» Task item
Return exactly the lines of the records below, starting at the line that contains "Veteran Owned" and ending at the line that contains "business and technology", with both of those lines kept.

== Data to use ==

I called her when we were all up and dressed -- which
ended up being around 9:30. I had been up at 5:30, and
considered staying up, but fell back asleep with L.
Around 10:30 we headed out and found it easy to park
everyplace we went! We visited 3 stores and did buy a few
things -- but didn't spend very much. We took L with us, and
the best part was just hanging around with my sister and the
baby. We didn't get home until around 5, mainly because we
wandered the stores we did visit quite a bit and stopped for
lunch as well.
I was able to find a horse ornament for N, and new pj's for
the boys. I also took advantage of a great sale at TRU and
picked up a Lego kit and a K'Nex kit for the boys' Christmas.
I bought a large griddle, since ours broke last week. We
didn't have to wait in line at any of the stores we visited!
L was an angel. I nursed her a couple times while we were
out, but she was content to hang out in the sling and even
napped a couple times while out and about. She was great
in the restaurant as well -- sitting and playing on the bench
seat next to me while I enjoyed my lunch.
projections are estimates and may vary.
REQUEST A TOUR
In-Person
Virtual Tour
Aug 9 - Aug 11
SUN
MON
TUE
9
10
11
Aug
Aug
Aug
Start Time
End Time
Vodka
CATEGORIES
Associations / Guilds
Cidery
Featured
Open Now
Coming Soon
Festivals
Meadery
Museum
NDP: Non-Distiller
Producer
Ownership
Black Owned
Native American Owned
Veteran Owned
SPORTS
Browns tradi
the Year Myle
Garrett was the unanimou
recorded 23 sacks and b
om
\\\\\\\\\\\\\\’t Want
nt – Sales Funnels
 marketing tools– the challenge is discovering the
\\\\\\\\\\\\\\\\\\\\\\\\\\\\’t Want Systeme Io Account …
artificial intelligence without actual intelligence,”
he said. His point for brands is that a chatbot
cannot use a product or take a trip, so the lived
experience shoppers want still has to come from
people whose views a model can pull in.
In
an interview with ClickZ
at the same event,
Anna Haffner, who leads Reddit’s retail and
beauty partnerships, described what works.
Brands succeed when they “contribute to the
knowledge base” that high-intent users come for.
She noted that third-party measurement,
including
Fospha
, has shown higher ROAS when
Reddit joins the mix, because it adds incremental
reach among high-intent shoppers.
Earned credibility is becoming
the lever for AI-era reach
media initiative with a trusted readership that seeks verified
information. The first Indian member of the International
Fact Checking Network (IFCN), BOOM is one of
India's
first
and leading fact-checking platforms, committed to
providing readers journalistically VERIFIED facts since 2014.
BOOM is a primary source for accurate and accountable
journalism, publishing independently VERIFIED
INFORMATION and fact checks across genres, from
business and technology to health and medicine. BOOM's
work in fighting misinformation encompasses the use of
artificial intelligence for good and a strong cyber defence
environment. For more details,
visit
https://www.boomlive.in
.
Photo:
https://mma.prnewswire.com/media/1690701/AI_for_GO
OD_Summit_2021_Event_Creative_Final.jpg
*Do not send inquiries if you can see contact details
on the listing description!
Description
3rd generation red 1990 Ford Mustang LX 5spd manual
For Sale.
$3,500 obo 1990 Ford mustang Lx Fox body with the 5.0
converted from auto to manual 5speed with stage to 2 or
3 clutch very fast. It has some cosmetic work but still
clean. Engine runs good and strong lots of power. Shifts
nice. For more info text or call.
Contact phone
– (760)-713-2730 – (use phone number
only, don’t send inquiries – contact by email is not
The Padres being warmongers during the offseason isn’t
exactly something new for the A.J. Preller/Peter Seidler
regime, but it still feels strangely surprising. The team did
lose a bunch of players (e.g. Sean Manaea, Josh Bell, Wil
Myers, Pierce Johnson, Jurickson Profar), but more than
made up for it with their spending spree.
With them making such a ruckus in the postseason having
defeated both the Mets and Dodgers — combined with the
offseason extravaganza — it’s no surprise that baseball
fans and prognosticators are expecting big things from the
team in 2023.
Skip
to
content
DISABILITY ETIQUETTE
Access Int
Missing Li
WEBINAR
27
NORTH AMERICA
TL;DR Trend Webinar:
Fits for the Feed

===

» Completed exercise
Veteran Owned
SPORTS
Browns tradi
the Year Myle
Garrett was the unanimou
recorded 23 sacks and b
om
\\\\\\\\\\\\\\’t Want
nt – Sales Funnels
 marketing tools– the challenge is discovering the
\\\\\\\\\\\\\\\\\\\\\\\\\\\\’t Want Systeme Io Account …
artificial intelligence without actual intelligence,”
he said. His point for brands is that a chatbot
cannot use a product or take a trip, so the lived
experience shoppers want still has to come from
people whose views a model can pull in.
In
an interview with ClickZ
at the same event,
Anna Haffner, who leads Reddit’s retail and
beauty partnerships, described what works.
Brands succeed when they “contribute to the
knowledge base” that high-intent users come for.
She noted that third-party measurement,
including
Fospha
, has shown higher ROAS when
Reddit joins the mix, because it adds incremental
reach among high-intent shoppers.
Earned credibility is becoming
the lever for AI-era reach
media initiative with a trusted readership that seeks verified
information. The first Indian member of the International
Fact Checking Network (IFCN), BOOM is one of
India's
first
and leading fact-checking platforms, committed to
providing readers journalistically VERIFIED facts since 2014.
BOOM is a primary source for accurate and accountable
journalism, publishing independently VERIFIED
INFORMATION and fact checks across genres, from
business and technology to health and medicine. BOOM's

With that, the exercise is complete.